**What to do:** Print, in exact form, the lines below from the one containing "spoon: present [870,261,1000,299]" through the one containing "cereal bowl: none [998,224,1056,255]", and omit all others.

**Data for processing:**
+---+

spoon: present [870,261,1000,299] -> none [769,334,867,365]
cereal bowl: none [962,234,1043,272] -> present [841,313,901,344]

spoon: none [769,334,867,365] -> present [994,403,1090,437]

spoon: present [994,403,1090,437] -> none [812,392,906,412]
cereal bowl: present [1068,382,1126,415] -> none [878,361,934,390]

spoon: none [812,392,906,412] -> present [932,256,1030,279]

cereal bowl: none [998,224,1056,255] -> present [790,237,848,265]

+---+

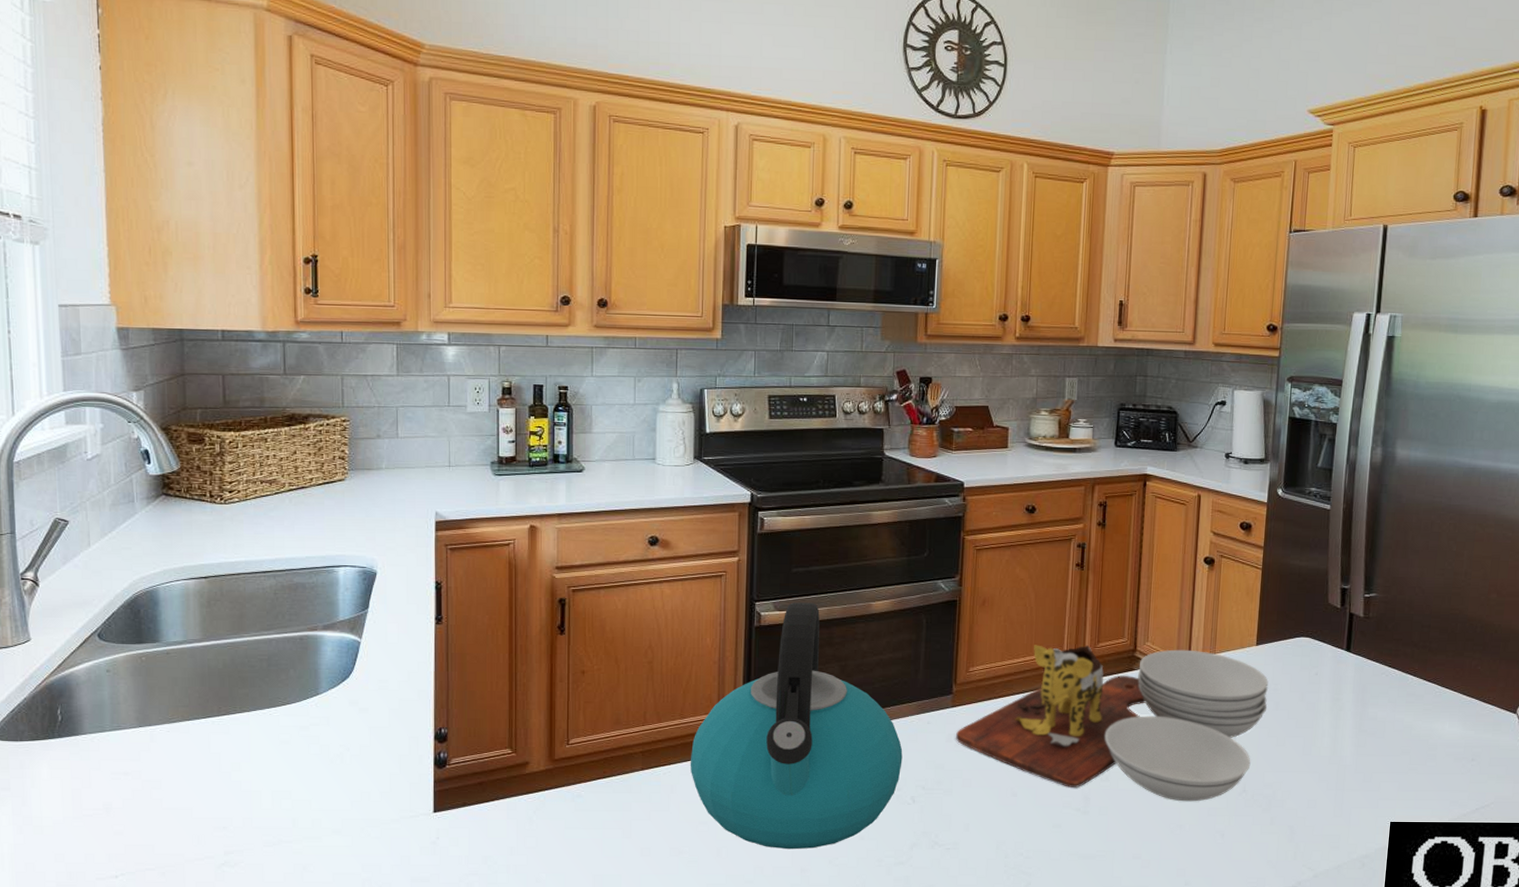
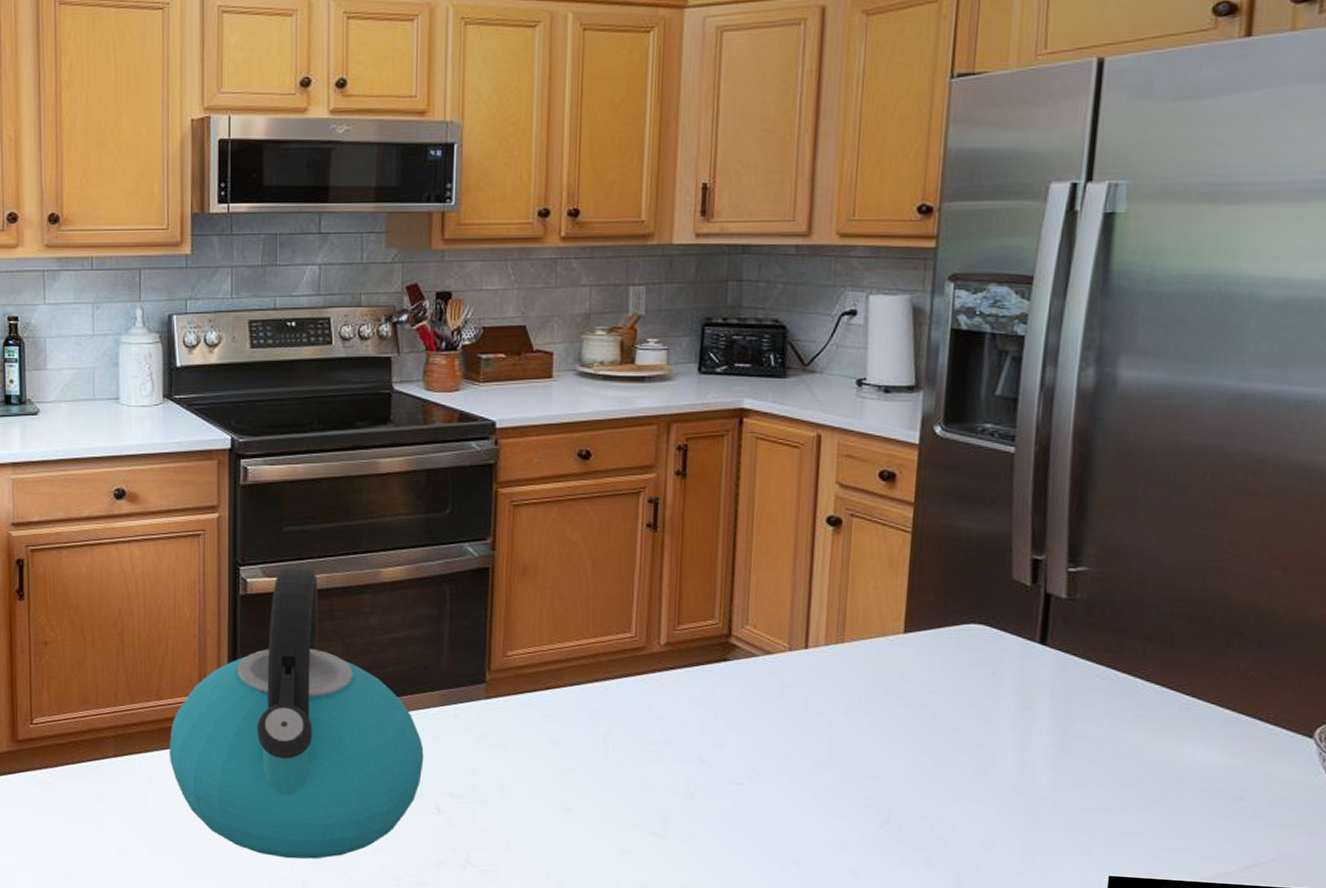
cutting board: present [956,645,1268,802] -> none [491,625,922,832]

+---+

**Exercise result:**
spoon: present [870,261,1000,299] -> none [769,334,867,365]
cereal bowl: none [962,234,1043,272] -> present [841,313,901,344]

spoon: none [769,334,867,365] -> present [994,403,1090,437]

spoon: present [994,403,1090,437] -> none [812,392,906,412]
cereal bowl: present [1068,382,1126,415] -> none [878,361,934,390]

spoon: none [812,392,906,412] -> present [932,256,1030,279]

cereal bowl: none [998,224,1056,255] -> present [790,237,848,265]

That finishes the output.